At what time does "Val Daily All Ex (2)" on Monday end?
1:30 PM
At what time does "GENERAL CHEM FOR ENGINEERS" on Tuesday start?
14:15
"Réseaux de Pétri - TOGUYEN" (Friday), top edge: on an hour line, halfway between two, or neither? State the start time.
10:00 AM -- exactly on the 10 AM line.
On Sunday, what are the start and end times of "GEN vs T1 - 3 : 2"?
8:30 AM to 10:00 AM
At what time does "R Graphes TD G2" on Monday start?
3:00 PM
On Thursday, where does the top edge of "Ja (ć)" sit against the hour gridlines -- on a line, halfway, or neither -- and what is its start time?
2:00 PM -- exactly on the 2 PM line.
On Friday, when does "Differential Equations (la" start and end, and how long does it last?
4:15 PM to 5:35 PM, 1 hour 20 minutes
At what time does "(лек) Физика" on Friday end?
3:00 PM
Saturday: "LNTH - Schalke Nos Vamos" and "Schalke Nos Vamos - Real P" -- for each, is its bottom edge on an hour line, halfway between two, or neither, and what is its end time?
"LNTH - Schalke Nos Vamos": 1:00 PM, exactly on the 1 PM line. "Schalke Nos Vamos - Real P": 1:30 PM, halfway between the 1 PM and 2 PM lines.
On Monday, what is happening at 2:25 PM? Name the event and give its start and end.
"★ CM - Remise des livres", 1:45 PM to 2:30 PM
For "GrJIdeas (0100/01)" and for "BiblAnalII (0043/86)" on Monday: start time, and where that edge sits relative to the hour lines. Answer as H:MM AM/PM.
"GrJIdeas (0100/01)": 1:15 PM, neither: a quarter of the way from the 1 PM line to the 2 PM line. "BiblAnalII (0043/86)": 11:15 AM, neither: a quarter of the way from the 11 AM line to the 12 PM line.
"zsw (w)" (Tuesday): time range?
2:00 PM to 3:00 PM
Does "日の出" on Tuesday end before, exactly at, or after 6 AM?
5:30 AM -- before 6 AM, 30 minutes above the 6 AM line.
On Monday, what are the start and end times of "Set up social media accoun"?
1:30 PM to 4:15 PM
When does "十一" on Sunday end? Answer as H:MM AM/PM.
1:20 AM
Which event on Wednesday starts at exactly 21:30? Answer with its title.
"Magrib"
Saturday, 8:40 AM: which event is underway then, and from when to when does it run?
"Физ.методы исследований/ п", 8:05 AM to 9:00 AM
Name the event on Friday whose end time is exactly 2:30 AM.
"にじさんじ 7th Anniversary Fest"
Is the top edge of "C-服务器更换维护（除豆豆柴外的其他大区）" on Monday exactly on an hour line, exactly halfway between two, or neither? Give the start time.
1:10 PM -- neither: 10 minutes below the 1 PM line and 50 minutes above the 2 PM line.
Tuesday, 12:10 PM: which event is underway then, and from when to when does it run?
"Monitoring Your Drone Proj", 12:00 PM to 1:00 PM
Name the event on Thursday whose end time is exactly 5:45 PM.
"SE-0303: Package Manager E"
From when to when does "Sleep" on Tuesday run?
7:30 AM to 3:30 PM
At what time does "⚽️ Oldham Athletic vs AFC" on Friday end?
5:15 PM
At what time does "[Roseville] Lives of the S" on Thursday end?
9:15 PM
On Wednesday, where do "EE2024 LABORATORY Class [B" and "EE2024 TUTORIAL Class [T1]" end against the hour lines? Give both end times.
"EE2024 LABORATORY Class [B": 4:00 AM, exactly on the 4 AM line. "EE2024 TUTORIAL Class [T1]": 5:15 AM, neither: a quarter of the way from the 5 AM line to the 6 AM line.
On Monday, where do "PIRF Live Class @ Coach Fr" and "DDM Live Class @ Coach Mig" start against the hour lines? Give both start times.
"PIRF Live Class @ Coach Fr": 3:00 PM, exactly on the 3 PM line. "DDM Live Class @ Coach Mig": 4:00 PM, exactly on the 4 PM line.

━━━━━━━━

### What is needed
Format every line of the items above as a JSON list of strings, one string per line, leaving out any blank lines.

### Result of the task
[
  "At what time does \"Val Daily All Ex (2)\" on Monday end?",
  "1:30 PM",
  "At what time does \"GENERAL CHEM FOR ENGINEERS\" on Tuesday start?",
  "14:15",
  "\"Réseaux de Pétri - TOGUYEN\" (Friday), top edge: on an hour line, halfway between two, or neither? State the start time.",
  "10:00 AM -- exactly on the 10 AM line.",
  "On Sunday, what are the start and end times of \"GEN vs T1 - 3 : 2\"?",
  "8:30 AM to 10:00 AM",
  "At what time does \"R Graphes TD G2\" on Monday start?",
  "3:00 PM",
  "On Thursday, where does the top edge of \"Ja (ć)\" sit against the hour gridlines -- on a line, halfway, or neither -- and what is its start time?",
  "2:00 PM -- exactly on the 2 PM line.",
  "On Friday, when does \"Differential Equations (la\" start and end, and how long does it last?",
  "4:15 PM to 5:35 PM, 1 hour 20 minutes",
  "At what time does \"(лек) Физика\" on Friday end?",
  "3:00 PM",
  "Saturday: \"LNTH - Schalke Nos Vamos\" and \"Schalke Nos Vamos - Real P\" -- for each, is its bottom edge on an hour line, halfway between two, or neither, and what is its end time?",
  "\"LNTH - Schalke Nos Vamos\": 1:00 PM, exactly on the 1 PM line. \"Schalke Nos Vamos - Real P\": 1:30 PM, halfway between the 1 PM and 2 PM lines.",
  "On Monday, what is happening at 2:25 PM? Name the event and give its start and end.",
  "\"★ CM - Remise des livres\", 1:45 PM to 2:30 PM",
  "For \"GrJIdeas (0100/01)\" and for \"BiblAnalII (0043/86)\" on Monday: start time, and where that edge sits relative to the hour lines. Answer as H:MM AM/PM.",
  "\"GrJIdeas (0100/01)\": 1:15 PM, neither: a quarter of the way from the 1 PM line to the 2 PM line. \"BiblAnalII (0043/86)\": 11:15 AM, neither: a quarter of the way from the 11 AM line to the 12 PM line.",
  "\"zsw (w)\" (Tuesday): time range?",
  "2:00 PM to 3:00 PM",
  "Does \"日の出\" on Tuesday end before, exactly at, or after 6 AM?",
  "5:30 AM -- before 6 AM, 30 minutes above the 6 AM line.",
  "On Monday, what are the start and end times of \"Set up social media accoun\"?",
  "1:30 PM to 4:15 PM",
  "When does \"十一\" on Sunday end? Answer as H:MM AM/PM.",
  "1:20 AM",
  "Which event on Wednesday starts at exactly 21:30? Answer with its title.",
  "\"Magrib\"",
  "Saturday, 8:40 AM: which event is underway then, and from when to when does it run?",
  "\"Физ.методы исследований/ п\", 8:05 AM to 9:00 AM",
  "Name the event on Friday whose end time is exactly 2:30 AM.",
  "\"にじさんじ 7th Anniversary Fest\"",
  "Is the top edge of \"C-服务器更换维护（除豆豆柴外的其他大区）\" on Monday exactly on an hour line, exactly halfway between two, or neither? Give the start time.",
  "1:10 PM -- neither: 10 minutes below the 1 PM line and 50 minutes above the 2 PM line.",
  "Tuesday, 12:10 PM: which event is underway then, and from when to when does it run?",
  "\"Monitoring Your Drone Proj\", 12:00 PM to 1:00 PM",
  "Name the event on Thursday whose end time is exactly 5:45 PM.",
  "\"SE-0303: Package Manager E\"",
  "From when to when does \"Sleep\" on Tuesday run?",
  "7:30 AM to 3:30 PM",
  "At what time does \"⚽️ Oldham Athletic vs AFC\" on Friday end?",
  "5:15 PM",
  "At what time does \"[Roseville] Lives of the S\" on Thursday end?",
  "9:15 PM",
  "On Wednesday, where do \"EE2024 LABORATORY Class [B\" and \"EE2024 TUTORIAL Class [T1]\" end against the hour lines? Give both end times.",
  "\"EE2024 LABORATORY Class [B\": 4:00 AM, exactly on the 4 AM line. \"EE2024 TUTORIAL Class [T1]\": 5:15 AM, neither: a quarter of the way from the 5 AM line to the 6 AM line.",
  "On Monday, where do \"PIRF Live Class @ Coach Fr\" and \"DDM Live Class @ Coach Mig\" start against the hour lines? Give both start times.",
  "\"PIRF Live Class @ Coach Fr\": 3:00 PM, exactly on the 3 PM line. \"DDM Live Class @ Coach Mig\": 4:00 PM, exactly on the 4 PM line."
]